**Input material:**
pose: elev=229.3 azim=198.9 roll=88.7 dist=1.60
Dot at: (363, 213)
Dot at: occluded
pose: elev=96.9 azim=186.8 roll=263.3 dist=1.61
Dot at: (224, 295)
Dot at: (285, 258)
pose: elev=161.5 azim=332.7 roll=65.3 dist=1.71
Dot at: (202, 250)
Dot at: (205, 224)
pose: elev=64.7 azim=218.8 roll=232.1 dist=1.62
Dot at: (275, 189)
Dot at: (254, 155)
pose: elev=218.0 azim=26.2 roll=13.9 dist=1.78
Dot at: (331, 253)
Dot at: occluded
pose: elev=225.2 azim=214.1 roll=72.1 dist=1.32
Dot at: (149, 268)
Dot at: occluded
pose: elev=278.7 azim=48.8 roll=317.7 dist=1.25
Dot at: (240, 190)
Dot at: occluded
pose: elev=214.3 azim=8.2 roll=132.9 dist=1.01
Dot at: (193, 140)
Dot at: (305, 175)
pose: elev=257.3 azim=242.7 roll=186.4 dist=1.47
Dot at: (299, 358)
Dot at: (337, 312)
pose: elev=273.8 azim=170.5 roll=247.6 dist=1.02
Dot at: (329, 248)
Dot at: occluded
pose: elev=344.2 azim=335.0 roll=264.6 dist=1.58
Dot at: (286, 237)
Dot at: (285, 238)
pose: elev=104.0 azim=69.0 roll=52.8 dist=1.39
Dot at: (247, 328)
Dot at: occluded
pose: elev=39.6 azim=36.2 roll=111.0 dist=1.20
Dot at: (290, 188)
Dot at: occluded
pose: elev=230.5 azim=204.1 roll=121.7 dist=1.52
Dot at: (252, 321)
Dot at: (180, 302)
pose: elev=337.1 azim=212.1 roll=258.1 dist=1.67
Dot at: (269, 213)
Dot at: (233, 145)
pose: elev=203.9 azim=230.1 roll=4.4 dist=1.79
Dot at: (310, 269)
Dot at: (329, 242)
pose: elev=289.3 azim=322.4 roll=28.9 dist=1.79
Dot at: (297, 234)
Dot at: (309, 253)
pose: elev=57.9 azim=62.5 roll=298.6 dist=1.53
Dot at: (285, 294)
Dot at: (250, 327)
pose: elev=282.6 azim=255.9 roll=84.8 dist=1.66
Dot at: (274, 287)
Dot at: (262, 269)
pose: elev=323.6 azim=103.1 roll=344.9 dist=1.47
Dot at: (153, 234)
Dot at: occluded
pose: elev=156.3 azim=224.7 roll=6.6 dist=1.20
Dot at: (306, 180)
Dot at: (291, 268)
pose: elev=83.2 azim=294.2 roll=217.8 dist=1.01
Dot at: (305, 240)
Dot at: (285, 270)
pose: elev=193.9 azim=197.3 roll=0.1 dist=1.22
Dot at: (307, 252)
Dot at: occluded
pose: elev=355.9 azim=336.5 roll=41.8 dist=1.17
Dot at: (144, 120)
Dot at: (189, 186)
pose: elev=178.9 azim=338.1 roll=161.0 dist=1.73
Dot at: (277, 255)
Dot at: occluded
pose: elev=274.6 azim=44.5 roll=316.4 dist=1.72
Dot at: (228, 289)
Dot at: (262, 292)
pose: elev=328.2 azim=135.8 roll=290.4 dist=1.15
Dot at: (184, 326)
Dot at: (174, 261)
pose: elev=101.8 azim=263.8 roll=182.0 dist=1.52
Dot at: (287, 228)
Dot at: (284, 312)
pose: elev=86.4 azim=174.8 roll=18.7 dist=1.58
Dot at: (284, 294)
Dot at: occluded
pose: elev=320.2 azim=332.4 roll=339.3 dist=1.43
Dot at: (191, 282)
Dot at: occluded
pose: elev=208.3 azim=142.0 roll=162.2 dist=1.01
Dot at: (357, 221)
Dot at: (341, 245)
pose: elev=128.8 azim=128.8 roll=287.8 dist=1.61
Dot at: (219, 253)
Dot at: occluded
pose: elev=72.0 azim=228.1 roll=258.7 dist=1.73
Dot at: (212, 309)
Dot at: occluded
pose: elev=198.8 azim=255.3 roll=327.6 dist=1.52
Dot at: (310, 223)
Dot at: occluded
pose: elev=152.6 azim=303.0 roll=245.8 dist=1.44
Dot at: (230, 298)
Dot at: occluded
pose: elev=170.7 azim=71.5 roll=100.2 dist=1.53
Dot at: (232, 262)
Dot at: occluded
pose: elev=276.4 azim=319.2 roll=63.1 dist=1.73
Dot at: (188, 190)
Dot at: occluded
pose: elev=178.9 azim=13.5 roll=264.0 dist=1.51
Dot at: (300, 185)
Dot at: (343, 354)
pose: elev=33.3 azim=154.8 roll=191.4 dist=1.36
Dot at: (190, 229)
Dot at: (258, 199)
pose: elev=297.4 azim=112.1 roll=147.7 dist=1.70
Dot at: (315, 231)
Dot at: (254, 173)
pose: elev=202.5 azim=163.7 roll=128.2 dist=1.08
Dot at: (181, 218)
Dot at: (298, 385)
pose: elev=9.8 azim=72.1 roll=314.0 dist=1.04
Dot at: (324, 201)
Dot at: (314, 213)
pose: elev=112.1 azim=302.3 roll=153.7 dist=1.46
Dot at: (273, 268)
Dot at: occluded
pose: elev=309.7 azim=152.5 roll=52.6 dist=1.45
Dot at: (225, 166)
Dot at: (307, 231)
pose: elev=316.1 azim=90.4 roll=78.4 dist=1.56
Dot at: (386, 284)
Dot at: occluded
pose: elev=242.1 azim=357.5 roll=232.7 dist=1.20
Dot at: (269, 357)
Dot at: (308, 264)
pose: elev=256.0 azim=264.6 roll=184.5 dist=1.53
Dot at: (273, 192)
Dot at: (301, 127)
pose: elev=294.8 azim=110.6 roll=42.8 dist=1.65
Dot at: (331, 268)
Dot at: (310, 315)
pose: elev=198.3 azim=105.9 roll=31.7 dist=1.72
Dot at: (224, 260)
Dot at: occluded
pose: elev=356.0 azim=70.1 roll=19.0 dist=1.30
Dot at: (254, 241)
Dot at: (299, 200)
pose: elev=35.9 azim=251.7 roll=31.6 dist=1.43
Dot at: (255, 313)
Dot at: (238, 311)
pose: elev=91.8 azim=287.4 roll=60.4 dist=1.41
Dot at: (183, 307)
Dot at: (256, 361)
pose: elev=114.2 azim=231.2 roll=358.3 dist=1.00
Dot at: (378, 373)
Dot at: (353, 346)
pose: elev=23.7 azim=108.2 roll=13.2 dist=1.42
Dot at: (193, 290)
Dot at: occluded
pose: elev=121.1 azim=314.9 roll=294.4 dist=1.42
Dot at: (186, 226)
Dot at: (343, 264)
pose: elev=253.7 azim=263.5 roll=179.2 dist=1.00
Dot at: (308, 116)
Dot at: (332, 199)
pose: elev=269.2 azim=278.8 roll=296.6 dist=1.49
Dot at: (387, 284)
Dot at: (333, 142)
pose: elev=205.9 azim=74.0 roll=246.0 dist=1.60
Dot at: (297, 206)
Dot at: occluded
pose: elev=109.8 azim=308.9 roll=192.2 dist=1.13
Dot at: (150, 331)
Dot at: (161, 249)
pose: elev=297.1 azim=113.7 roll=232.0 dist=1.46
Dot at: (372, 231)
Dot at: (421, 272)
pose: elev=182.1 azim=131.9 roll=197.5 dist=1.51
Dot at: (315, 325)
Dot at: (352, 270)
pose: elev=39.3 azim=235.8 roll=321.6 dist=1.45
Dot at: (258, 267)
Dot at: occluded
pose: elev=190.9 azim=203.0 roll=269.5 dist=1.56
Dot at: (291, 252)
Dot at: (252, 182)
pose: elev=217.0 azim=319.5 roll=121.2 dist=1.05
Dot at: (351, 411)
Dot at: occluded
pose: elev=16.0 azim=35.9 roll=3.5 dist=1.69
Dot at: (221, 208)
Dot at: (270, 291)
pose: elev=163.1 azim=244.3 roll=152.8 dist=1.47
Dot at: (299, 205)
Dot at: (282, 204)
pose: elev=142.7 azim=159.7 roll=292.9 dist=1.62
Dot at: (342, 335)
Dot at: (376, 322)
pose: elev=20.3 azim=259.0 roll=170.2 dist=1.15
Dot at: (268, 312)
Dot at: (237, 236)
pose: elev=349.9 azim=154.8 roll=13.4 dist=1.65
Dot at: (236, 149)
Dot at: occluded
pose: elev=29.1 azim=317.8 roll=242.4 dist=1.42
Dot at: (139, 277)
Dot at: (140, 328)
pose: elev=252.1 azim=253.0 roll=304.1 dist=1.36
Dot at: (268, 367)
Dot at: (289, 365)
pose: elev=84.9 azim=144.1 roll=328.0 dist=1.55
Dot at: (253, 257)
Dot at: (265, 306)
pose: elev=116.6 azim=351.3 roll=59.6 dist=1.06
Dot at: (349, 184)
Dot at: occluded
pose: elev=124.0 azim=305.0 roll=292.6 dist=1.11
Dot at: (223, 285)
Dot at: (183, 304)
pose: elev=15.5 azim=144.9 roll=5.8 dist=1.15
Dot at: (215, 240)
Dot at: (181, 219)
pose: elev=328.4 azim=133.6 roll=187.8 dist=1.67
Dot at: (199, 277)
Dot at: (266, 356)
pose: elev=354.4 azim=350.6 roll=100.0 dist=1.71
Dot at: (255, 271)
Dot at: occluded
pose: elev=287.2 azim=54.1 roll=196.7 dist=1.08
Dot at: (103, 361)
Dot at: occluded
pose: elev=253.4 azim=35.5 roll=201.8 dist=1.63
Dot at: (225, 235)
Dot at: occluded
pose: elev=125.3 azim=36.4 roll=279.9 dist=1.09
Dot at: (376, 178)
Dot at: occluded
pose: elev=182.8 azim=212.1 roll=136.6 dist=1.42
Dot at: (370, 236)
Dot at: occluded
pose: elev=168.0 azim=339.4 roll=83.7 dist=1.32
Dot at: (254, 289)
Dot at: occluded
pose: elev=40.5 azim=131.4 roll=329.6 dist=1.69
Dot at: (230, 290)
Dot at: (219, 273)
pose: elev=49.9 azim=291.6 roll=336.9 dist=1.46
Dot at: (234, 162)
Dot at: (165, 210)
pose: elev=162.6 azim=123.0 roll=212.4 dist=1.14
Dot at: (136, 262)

**Exercise instructions:**
Rewrite the records starting at the line containing "pose: elev=203.9 azim=230.1" and ending at the line containing "Dot at: (250, 327)", replacing "dist" with "distance" and leaving everything else unchanged. Return only those lines.

**Answer for the task:**
pose: elev=203.9 azim=230.1 roll=4.4 distance=1.79
Dot at: (310, 269)
Dot at: (329, 242)
pose: elev=289.3 azim=322.4 roll=28.9 distance=1.79
Dot at: (297, 234)
Dot at: (309, 253)
pose: elev=57.9 azim=62.5 roll=298.6 distance=1.53
Dot at: (285, 294)
Dot at: (250, 327)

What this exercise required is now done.